## Task instructions
Please tally how many lines of the material below contain the string "from", treating uppercase and lowercase as different, and reply with only that number.

>>>>

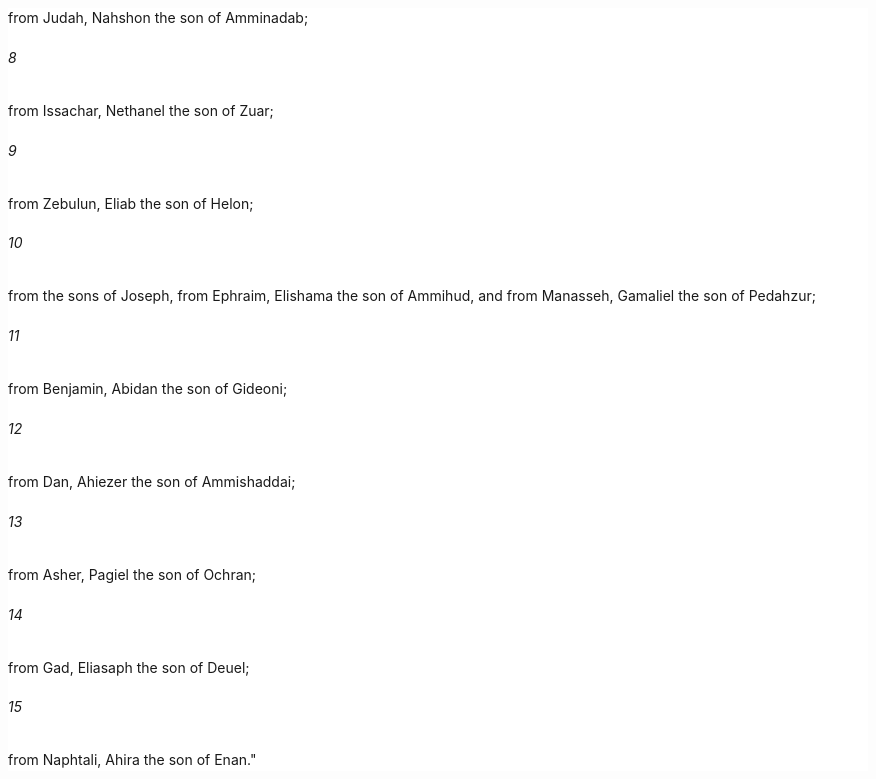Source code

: 
from Judah, Nahshon the son of Amminadab; 





###### 8 


from Issachar, Nethanel the son of Zuar; 





###### 9 


from Zebulun, Eliab the son of Helon; 





###### 10 


from the sons of Joseph, from Ephraim, Elishama the son of Ammihud, and from Manasseh, Gamaliel the son of Pedahzur; 





###### 11 


from Benjamin, Abidan the son of Gideoni; 





###### 12 


from Dan, Ahiezer the son of Ammishaddai; 





###### 13 


from Asher, Pagiel the son of Ochran; 





###### 14 


from Gad, Eliasaph the son of Deuel; 





###### 15 


from Naphtali, Ahira the son of Enan."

<<<<

## Solution to this exercise
9